**DESCRIPTION OF THE TASK**
Go through the lines below and copy any that hold the string "Жиры".

**EXTRACTED MATERIAL**
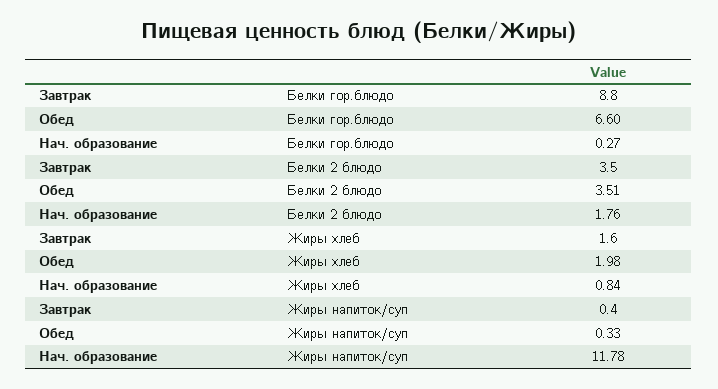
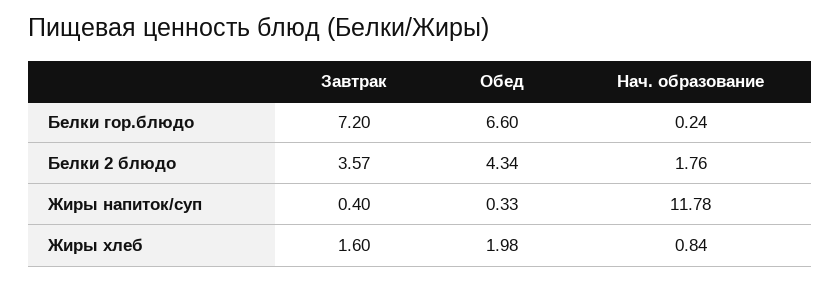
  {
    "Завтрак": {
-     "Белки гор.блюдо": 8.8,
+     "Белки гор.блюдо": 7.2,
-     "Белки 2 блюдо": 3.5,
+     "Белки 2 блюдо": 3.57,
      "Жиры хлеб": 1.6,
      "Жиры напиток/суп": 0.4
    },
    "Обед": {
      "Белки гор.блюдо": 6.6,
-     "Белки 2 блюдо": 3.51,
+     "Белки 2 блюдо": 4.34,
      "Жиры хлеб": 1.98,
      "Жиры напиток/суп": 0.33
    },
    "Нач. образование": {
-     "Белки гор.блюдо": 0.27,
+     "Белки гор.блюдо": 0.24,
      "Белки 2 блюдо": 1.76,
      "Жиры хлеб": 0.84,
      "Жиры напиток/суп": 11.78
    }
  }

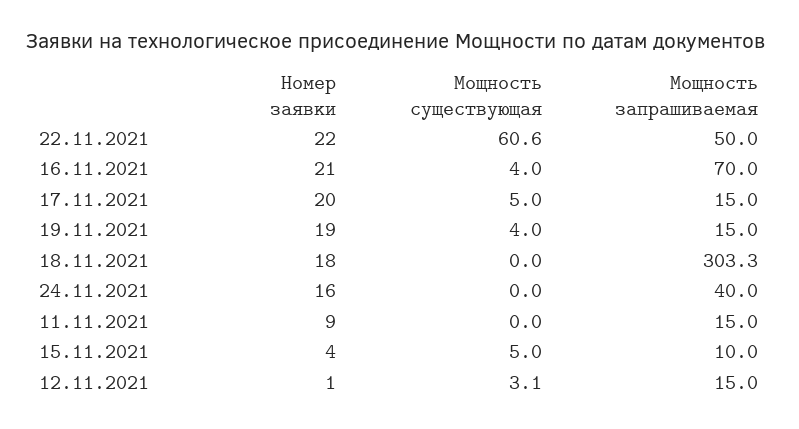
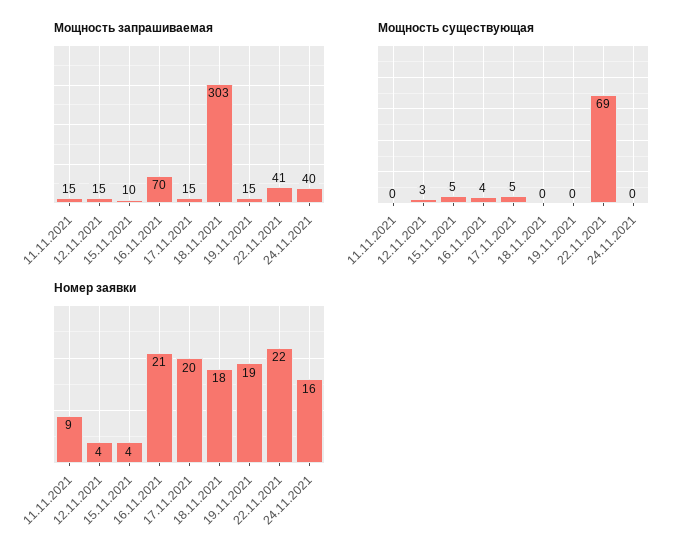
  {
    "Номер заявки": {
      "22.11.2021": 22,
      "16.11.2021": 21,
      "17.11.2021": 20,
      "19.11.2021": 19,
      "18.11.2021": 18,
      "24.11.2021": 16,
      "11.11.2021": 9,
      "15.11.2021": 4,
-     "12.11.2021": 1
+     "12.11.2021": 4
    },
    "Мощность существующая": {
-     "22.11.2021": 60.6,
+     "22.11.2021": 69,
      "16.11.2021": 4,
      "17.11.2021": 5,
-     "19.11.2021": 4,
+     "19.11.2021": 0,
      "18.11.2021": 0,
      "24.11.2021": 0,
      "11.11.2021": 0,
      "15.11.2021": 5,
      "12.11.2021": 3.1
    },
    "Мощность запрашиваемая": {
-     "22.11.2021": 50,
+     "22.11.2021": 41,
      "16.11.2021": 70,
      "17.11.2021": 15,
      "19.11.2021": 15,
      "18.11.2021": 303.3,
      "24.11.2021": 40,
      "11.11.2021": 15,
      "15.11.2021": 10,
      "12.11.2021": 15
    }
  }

**FINISHED TASK**
      "Жиры хлеб": 1.6,
      "Жиры напиток/суп": 0.4
      "Жиры хлеб": 1.98,
      "Жиры напиток/суп": 0.33
      "Жиры хлеб": 0.84,
      "Жиры напиток/суп": 11.78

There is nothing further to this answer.